Except that many Greeks of Homer's time practiced cremation. Why don't we assume that Homer was describing a practice familiar to him and his listeners from their own time and place?
This is the Wishful Thinking Aetiology Fallacy, according to the name that I just made up, and Goldstone isn't the only one guilty of it. (But with a dose of Godwin's Law that makes it extra special, in this case.)
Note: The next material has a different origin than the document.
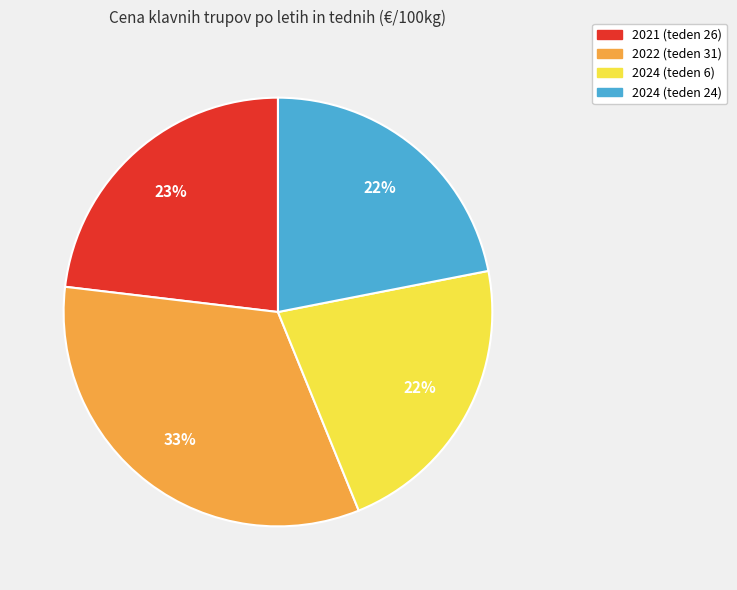

Which category has the biggest portion of the pie?

2022 (teden 31)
Re: Goldstone is wrong, chapters 2 and 3
Date: 2021-09-29 02:43 pm (UTC)But speaking of Förster, he has one sentence on it in his section on Grenadier recruiting - Für einen großen Nachwuchs suchte der König durch Verheirathung der Grenadiere mit ebenbürtigen Landestöchtern zu sorgen und forderte auch aus den Provinzen Bericht über große Kinder ein. - but he doesn't tell me where he got it from. He also includes what seems to be a rather widespread Giants anecdote, which sounds very much like a legend to me: Allegedly, FW went for a ride near Potsdam, saw a tall peasant girl and told his adjutant to sent her to town with the order to immediately marry one of the Grenadiers. The girl got suspicious, gave the letter with the order to an old woman to deliver, who was then married to said Grenadier despite all protests. When FW noticed later, he annulled the marriage.
One other thing I found, in a 2007 book about the Giants: "considerations of his regimental medic prompted Friedrich Wilhelm to attempt to marry grenadiers to tall women". That detail seems oddly specific, but it doesn't give a name or even a year, let alone a citation. (That said, one of the book's sources is Kloosterhuis' Lange Kerls tome, which is mostly a publication of primary sources related to them, including social life and marriages. If there's any actual evidence to be found beyond anecdotes, it's probably in there.)
Re: Goldstone is wrong, chapters 2 and 3
Date: 2021-09-29 04:11 pm (UTC)That said, one of the book's sources is Kloosterhuis' Lange Kerls tome, which is mostly a publication of primary sources related to them, including social life and marriages. If there's any actual evidence to be found beyond anecdotes, it's probably in there.